WHAT THE TASK ASKS ▸ Repeat everything in the material from the line containing "القرآن الكريم" down to the line containing "وَٱلَّذِینَ كَفَرُواْ وَكَذَّبُواْ بِـَٔا", including both of those lines.

Page-level text extractions
•••

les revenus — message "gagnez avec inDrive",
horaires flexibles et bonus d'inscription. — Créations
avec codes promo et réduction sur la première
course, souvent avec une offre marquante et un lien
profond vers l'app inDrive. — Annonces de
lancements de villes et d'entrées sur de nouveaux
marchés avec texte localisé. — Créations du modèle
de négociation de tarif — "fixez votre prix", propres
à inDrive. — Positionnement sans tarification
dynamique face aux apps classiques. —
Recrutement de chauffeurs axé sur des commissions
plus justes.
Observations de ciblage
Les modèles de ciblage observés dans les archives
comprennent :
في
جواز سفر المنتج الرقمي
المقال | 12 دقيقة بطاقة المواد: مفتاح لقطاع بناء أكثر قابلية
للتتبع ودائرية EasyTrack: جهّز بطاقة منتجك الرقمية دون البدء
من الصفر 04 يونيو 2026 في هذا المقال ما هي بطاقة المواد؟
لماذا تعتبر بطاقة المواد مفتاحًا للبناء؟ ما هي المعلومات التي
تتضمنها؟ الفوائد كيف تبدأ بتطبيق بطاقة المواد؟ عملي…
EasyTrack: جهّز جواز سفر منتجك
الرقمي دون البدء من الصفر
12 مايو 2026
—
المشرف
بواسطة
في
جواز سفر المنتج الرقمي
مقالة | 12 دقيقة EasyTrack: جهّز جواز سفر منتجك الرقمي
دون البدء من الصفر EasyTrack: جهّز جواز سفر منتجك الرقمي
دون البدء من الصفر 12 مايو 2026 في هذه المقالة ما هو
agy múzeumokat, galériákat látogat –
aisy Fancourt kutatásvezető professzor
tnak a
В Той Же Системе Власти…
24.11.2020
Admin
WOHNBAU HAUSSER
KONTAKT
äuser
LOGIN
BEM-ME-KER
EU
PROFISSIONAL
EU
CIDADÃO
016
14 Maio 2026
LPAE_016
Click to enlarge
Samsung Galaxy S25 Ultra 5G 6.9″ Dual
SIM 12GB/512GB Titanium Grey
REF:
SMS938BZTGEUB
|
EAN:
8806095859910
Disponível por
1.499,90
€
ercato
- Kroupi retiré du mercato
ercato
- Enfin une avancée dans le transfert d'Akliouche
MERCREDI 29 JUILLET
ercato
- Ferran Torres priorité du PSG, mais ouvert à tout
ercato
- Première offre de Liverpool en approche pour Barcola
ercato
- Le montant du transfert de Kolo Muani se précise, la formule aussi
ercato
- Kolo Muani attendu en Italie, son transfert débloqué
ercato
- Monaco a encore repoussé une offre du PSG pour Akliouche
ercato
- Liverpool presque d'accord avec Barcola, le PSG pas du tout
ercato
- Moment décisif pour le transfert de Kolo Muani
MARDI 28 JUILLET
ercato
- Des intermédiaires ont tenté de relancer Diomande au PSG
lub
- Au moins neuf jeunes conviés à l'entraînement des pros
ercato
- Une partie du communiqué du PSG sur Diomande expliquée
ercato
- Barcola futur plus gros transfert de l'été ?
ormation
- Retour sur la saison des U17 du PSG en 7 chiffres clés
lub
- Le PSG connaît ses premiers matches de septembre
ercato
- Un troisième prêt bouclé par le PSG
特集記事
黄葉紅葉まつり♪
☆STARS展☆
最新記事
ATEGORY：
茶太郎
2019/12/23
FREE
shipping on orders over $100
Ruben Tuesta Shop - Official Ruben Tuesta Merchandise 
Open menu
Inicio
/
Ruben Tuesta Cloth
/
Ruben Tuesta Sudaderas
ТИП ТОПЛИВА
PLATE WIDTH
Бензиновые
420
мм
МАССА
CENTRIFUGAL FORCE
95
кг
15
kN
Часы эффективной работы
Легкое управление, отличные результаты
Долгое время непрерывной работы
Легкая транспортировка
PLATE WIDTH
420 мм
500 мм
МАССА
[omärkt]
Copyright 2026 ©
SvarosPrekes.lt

•••

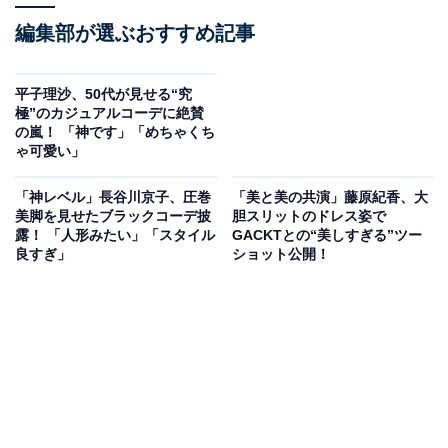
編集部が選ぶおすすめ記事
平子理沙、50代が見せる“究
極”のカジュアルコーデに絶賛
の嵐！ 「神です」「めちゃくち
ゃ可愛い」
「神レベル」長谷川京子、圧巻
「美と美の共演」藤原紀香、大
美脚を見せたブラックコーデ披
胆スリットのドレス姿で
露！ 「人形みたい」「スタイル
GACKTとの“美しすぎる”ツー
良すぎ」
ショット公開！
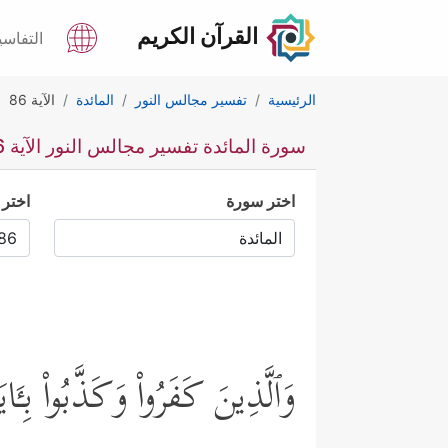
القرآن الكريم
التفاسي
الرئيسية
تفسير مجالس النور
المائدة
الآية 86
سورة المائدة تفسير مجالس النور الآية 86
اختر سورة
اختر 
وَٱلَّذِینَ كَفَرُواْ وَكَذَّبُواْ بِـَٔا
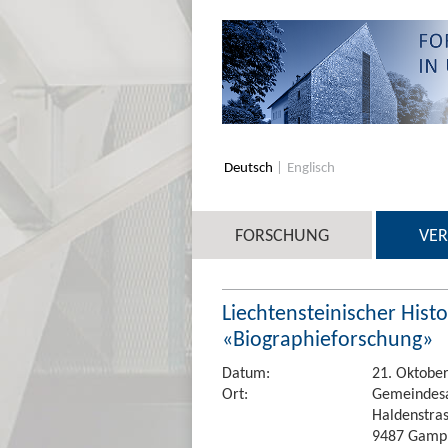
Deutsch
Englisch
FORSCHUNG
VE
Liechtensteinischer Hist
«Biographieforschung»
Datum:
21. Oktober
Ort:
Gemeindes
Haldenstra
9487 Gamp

•••

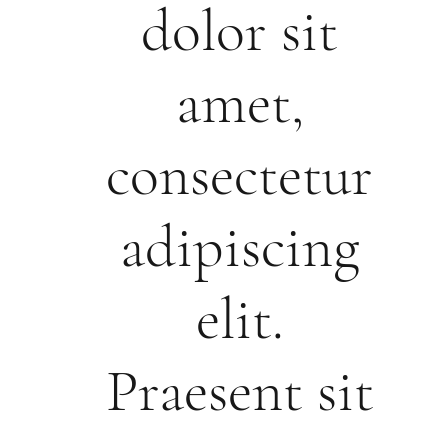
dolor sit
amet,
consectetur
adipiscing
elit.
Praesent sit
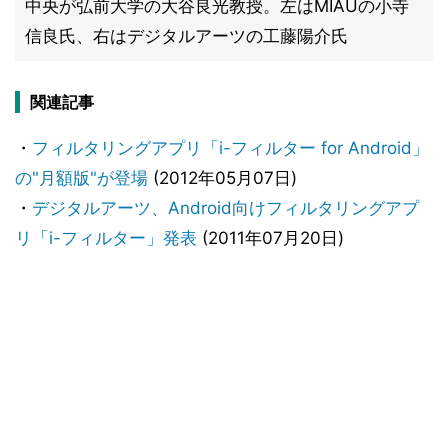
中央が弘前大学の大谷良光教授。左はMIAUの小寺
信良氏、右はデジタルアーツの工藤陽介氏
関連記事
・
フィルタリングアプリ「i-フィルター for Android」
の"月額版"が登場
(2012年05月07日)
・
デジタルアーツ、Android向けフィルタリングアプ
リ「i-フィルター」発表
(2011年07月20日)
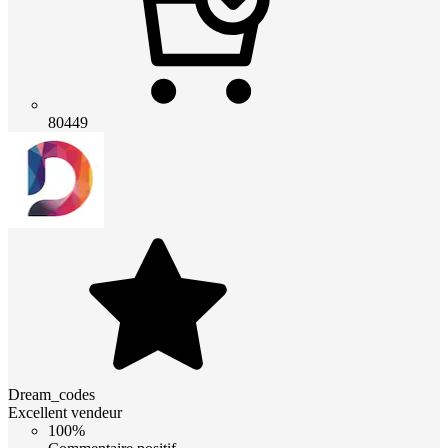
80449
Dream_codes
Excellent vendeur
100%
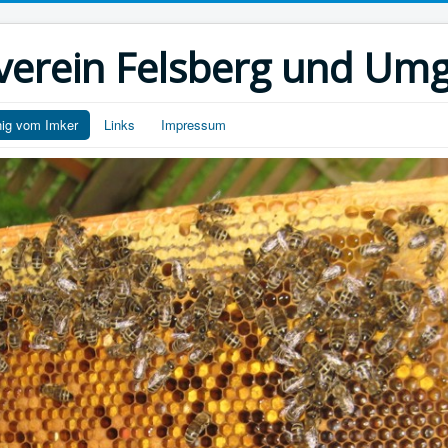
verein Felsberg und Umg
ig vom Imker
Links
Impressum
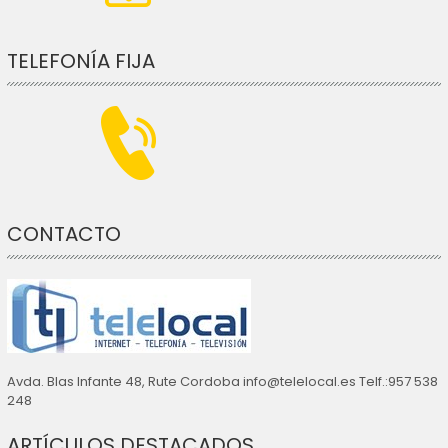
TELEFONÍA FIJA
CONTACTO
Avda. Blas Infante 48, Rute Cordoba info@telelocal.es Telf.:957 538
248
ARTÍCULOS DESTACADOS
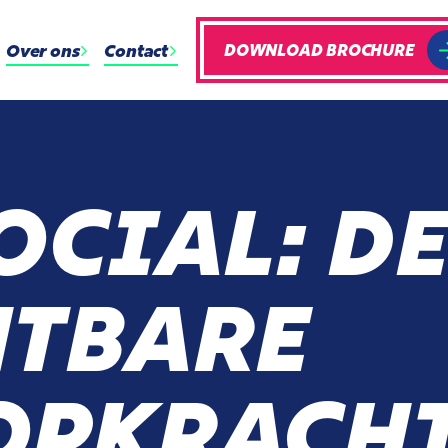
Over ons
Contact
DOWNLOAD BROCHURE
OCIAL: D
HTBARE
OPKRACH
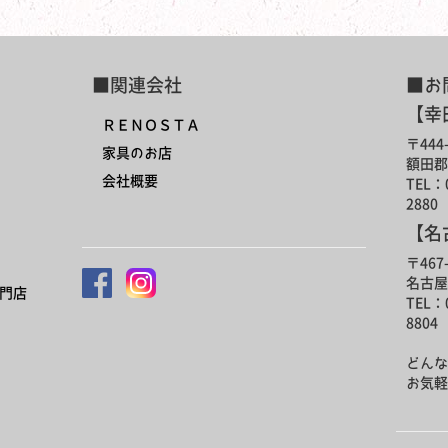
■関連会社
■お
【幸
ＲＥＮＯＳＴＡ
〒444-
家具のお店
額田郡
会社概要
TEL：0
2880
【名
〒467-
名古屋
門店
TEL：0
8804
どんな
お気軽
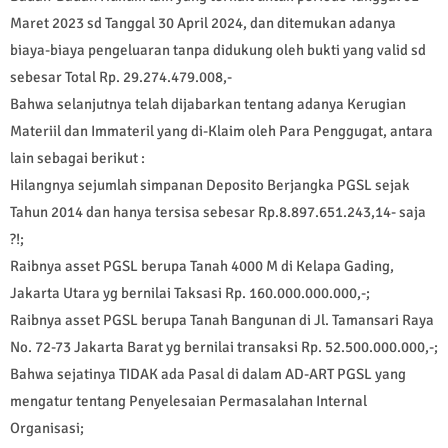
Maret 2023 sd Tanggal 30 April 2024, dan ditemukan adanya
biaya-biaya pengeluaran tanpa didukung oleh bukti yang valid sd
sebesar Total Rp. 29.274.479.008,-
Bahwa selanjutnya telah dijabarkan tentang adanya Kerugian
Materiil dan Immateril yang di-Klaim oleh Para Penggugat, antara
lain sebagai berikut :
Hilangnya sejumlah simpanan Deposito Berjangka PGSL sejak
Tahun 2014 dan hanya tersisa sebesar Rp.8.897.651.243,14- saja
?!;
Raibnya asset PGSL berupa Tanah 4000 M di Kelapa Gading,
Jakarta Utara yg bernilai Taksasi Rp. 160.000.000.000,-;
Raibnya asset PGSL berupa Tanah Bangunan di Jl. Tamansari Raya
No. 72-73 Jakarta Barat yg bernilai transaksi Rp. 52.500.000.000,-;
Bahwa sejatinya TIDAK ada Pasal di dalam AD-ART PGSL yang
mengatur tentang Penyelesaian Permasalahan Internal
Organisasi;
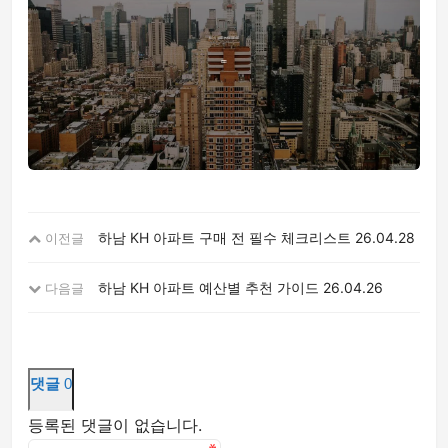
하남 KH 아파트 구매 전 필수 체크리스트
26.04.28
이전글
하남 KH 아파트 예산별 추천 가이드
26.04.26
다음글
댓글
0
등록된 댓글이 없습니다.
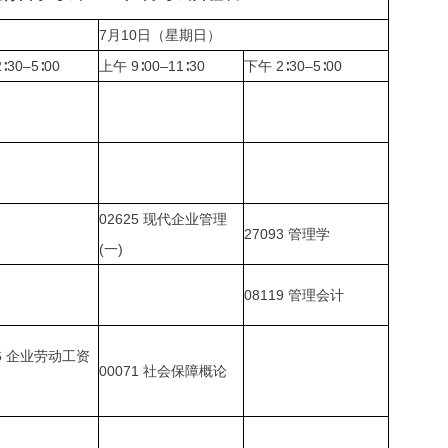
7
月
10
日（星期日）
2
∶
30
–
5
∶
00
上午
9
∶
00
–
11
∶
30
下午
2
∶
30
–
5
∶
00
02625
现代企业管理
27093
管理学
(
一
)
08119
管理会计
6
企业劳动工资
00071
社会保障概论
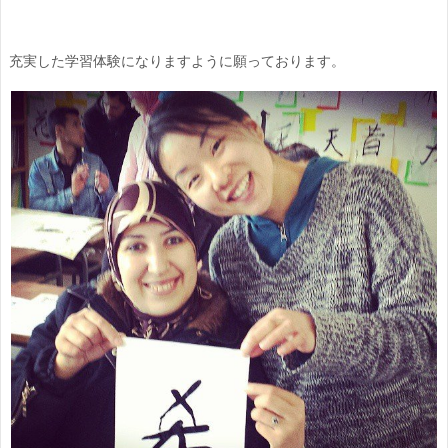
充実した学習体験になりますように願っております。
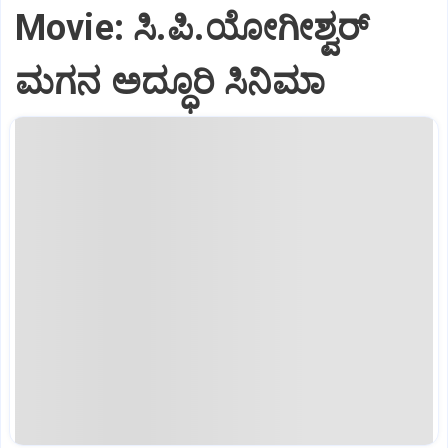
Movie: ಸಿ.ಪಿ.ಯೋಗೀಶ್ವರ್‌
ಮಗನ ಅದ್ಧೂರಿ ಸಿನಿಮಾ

•••

EXERCISE OUTPUT ▸
القرآن الكريم
التفاسي
الرئيسية
تفسير مجالس النور
المائدة
الآية 86
سورة المائدة تفسير مجالس النور الآية 86
اختر سورة
اختر 
وَٱلَّذِینَ كَفَرُواْ وَكَذَّبُواْ بِـَٔا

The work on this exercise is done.